* [ASSIGNMENT]: Write the line that contains "Troje de Valparaíso</text>" and each one after it, word for word, ending with the final line of the data.

* [SUPPLIED RECORDS]:
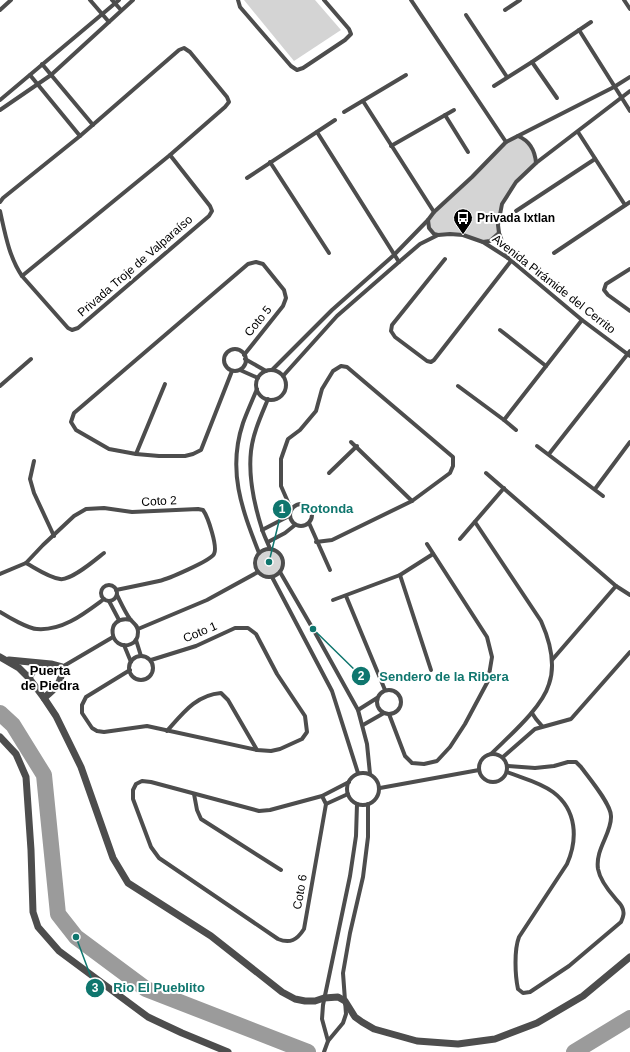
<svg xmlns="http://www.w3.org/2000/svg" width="630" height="1052" font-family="Arial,sans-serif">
  <rect width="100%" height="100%" fill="#fff"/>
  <!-- green -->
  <g fill="#d4d4d4">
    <polygon points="244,0 315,0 341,30 294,61"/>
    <polygon points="518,136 533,148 536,163 516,182 502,204 499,233 495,237 483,242 463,235 438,235 431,232 428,220 506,142"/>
    <circle cx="269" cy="563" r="14"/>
  </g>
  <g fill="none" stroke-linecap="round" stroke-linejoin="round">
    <!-- river -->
    <g stroke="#9b9b9b" stroke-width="16">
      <polyline points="0,713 13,725 44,775 58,914 76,937 146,989 308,1052"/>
      <polyline points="574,1052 630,1018"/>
    </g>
    <!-- minor -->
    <g stroke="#4d4d4d" stroke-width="4">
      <polyline points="90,0 109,22"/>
      <polyline points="112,0 121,10"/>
      <polyline points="238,0 240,7 291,66 297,70 303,68 345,40 351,34 349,29 324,0"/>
      <polyline points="411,0 506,142"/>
      <polyline points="624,0 630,9"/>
      <polyline points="0,10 11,0"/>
      <polyline points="505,10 520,0"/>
      <polyline points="466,15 507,77"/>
      <polyline points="579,30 630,111"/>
      <polyline points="532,62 557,98"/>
      <polyline points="42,64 93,125"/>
      <polyline points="30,75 80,136"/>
      <polyline points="494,86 532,62 591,22"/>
      <polyline points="0,100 119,0"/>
      <polyline points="363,101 434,212"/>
      <polyline points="0,110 51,75 133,0"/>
      <polyline points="344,112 406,75"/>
      <polyline points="445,115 468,152"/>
      <polyline points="317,132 399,262"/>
      <polyline points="578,132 625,205"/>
      <path d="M518 136C530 141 535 150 536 163"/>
      <polyline points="391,146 454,110"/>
      <polyline points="270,162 329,253"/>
      <polyline points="247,178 335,120"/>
      <polyline points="0,202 3,198 80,136 179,50 184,48 190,52 227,97 229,102 225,107 170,155 22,276"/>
      <path d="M0 211C5 233 9 257 22 276L68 328 72 330 78 328 209 216 212 211 210 206 170 155"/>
      <polyline points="516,211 595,159"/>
      <polyline points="428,220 429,228 434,234 438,235"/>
      <polyline points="483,242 490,241 499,233"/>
      <polyline points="554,253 630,202"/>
      <polyline points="508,258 499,233 498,225 502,204 516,182 536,163 630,91"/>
      <polyline points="445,259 392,325 391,331 395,337 427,361 431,362 434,360 511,261"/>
      <polyline points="630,269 606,284 604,290 608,295 630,311"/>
      <polyline points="500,330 546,366"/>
      <circle cx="235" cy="360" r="11"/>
      <polyline points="245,359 266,371"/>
      <polyline points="240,370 258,378"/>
      <polyline points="272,370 332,310 394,255 428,220 434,212 472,177 506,142 614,87 630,77"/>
      <circle cx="271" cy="385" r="15"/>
      <polyline points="232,371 201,450 193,454 185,456 159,456 136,454 109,449 76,430 71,422 74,413 248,264 256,262 263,264 284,290 286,298 283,306 244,355"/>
      <polyline points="283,376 337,316 399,262 420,244 438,235 450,234 463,235 483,242 508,258 582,320 630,356"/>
      <polyline points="0,386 31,359"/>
      <polyline points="458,386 504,420 516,430"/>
      <path d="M257 389C252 401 247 412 243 423 227 471 242 509 259 553"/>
      <path d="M268 399C261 416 253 433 251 451 248 478 254 504 262 529 264 536 268 543 270 549"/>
      <polyline points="504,420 582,320"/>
      <polyline points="351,442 412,501"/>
      <polyline points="537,446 603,496"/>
      <polyline points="136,454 165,384"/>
      <polyline points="549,454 630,351"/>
      <polyline points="34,461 30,479 34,493 54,536"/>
      <polyline points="329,473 357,446"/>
      <polyline points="486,473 616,586 630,595"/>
      <polyline points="595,489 630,442"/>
      <circle cx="301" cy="515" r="11"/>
      <polyline points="291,509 281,486 281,459 288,439 300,430 316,411 322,389 333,371 341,366 347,367 453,457 453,466 450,473 412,501 332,540 316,542"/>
      <path d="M475 522 541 621C549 639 556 664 549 684 542 708 509 736 491 754"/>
      <polyline points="309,523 330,570"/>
      <polyline points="262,530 289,516"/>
      <polyline points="460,539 504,488"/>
      <polyline points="268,542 285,533 295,525"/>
      <circle cx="269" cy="563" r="14"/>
      <path d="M26 563C37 569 48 577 60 579 71 581 95 560 104 553"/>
      <polyline points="280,572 313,629 358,710 367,744 370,774"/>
      <path d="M0 574 26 563 43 545 74 516 86 509 104 508 132 512 198 509 203 510C208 517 218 547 214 554 210 561 168 579 159 581 145 584 131 587 116 590"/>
      <polyline points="400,575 431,670"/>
      <polyline points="272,577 332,691 358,773"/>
      <circle cx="109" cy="593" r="8"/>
      <path d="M117 595C121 603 125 612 130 619 134 624 138 625 138 632 138 637 136 642 131 644 110 653 103 614 131 620"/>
      <polyline points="346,596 385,690"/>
      <polyline points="333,600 400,575 433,554"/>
      <polyline points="109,601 119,620"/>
      <path d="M0 612C8 617 29 629 37 629 63 631 85 613 104 599"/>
      <polyline points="138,629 207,600 258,572"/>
      <polyline points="136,640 141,656"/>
      <polyline points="124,645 131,662"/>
      <circle cx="141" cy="668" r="12"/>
      <polyline points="552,660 616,586"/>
      <polyline points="62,667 113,637"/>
      <polyline points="130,670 86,697 82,705 82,713 92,728 97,731 104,732 147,726 257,750 271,751 280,749 302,739 307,732 305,716 277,674 256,634 248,628 235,628 196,646 151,660"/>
      <circle cx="389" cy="702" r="12"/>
      <polyline points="358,710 377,698"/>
      <polyline points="532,713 536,719 542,726"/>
      <polyline points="389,714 405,756 412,763 424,764 437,761 450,747 465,724 488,681 492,657 487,637 427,544"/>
      <polyline points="363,725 384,713"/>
      <path d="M167 731C183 713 196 695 221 693L228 700 257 750"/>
      <circle cx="493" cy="768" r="14"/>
      <polyline points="503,757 535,729 571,719 630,652"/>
      <path d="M507 772C522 778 540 782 553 792 577 810 578 839 567 864L519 937C514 950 515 975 518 989L523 993 530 992 569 966 621 922C623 917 625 913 622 907 621 904 617 901 615 898 608 890 600 880 598 869 595 849 612 833 611 816 611 804 589 778 581 767L576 762H568L554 766 535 768 508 766"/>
      <circle cx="363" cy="789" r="16"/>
      <polyline points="380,788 479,770"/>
      <polyline points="194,794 197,810 201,819 281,870"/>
      <path d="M322 796 326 804 304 929C297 940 290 944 278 939L159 858 151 847 133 799V790L136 784 142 781 151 782 259 811 270 810 322 796 349 782"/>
      <polyline points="326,804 348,794"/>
      <polyline points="328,1041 322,1019 323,1005 350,876 356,836 357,804"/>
      <polyline points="324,1052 328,1041 343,1023 346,1014 343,973 350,933 363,877 368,837 368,804"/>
    </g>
    <!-- tertiary -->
    <g stroke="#4d4d4d" stroke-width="7">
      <polyline points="0,657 19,668 29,678 44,698 56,716 81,767 113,858 128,883 211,936 282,992 295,999 305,1001 315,1001 324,998 338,997 345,1001 355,1017 362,1022 374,1029 417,1041 458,1044 495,1039 537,1023 583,996 630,957"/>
      <path d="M9 660 51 664 62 667C62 683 56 688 44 698"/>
      <polyline points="29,678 35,668 40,664"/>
      <polyline points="0,737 16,754 26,777 31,850 33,912 38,927 59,951 148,1017 182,1033 228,1052"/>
    </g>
  </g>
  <!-- icons -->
  <defs>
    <symbol id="bus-pin" viewBox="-11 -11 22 30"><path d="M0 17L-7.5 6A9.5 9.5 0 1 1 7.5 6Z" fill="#000" stroke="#fff"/><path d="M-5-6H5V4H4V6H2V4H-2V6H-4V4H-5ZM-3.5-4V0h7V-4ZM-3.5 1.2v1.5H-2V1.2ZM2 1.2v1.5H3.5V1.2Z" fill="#fff"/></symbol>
  </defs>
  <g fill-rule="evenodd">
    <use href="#bus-pin" x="452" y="207" width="22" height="30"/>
  </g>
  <g text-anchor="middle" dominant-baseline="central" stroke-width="4" stroke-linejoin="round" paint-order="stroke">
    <!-- poi labels -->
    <g font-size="12" font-weight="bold" fill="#000" stroke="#fff" text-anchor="start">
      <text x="477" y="218">Privada Ixtlan</text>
    </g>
    <!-- street labels -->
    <g font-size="12" fill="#000" stroke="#fff">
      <text transform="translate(135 266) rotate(-41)">Privada Troje de Valparaíso</text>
      <text transform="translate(554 284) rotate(38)">Avenida Pirámide del Cerrito</text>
      <text transform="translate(258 321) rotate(-51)">Coto 5</text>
      <text transform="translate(159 501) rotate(-3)">Coto 2</text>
      <text transform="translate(200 632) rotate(-23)">Coto 1</text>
      <text transform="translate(300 892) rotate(-80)">Coto 6</text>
    </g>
    <!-- neighbourhood labels -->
    <g font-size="13" font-weight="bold" fill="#000" stroke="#fff">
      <text x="50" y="670">Puerta<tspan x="50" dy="15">de Piedra</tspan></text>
    </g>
  </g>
  <!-- callouts -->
  <path fill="none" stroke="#0f766e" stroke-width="1.5" d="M269 562L282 509M313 629L361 676M76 937L95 988"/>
  <g fill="#0f766e" stroke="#fff" stroke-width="1.5">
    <circle cx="269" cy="562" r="4"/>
    <circle cx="313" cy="629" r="4"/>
    <circle cx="76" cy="937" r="4"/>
    <circle cx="282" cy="509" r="10"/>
    <circle cx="361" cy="676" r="10"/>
    <circle cx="95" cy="988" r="10"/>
  </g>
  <g font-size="12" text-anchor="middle" font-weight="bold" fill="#fff">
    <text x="282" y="513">1</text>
    <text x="361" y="680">2</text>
    <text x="95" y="992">3</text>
  </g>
  <g font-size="13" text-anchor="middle" font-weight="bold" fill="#0f766e" stroke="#fff" stroke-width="4" stroke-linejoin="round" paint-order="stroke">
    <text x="327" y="513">Rotonda</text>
    <text x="444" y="681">Sendero de la Ribera</text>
    <text x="159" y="992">Rio El Pueblito</text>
  </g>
</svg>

* [COMPLETED TASK]:
      <text transform="translate(135 266) rotate(-41)">Privada Troje de Valparaíso</text>
      <text transform="translate(554 284) rotate(38)">Avenida Pirámide del Cerrito</text>
      <text transform="translate(258 321) rotate(-51)">Coto 5</text>
      <text transform="translate(159 501) rotate(-3)">Coto 2</text>
      <text transform="translate(200 632) rotate(-23)">Coto 1</text>
      <text transform="translate(300 892) rotate(-80)">Coto 6</text>
    </g>
    <!-- neighbourhood labels -->
    <g font-size="13" font-weight="bold" fill="#000" stroke="#fff">
      <text x="50" y="670">Puerta<tspan x="50" dy="15">de Piedra</tspan></text>
    </g>
  </g>
  <!-- callouts -->
  <path fill="none" stroke="#0f766e" stroke-width="1.5" d="M269 562L282 509M313 629L361 676M76 937L95 988"/>
  <g fill="#0f766e" stroke="#fff" stroke-width="1.5">
    <circle cx="269" cy="562" r="4"/>
    <circle cx="313" cy="629" r="4"/>
    <circle cx="76" cy="937" r="4"/>
    <circle cx="282" cy="509" r="10"/>
    <circle cx="361" cy="676" r="10"/>
    <circle cx="95" cy="988" r="10"/>
  </g>
  <g font-size="12" text-anchor="middle" font-weight="bold" fill="#fff">
    <text x="282" y="513">1</text>
    <text x="361" y="680">2</text>
    <text x="95" y="992">3</text>
  </g>
  <g font-size="13" text-anchor="middle" font-weight="bold" fill="#0f766e" stroke="#fff" stroke-width="4" stroke-linejoin="round" paint-order="stroke">
    <text x="327" y="513">Rotonda</text>
    <text x="444" y="681">Sendero de la Ribera</text>
    <text x="159" y="992">Rio El Pueblito</text>
  </g>
</svg>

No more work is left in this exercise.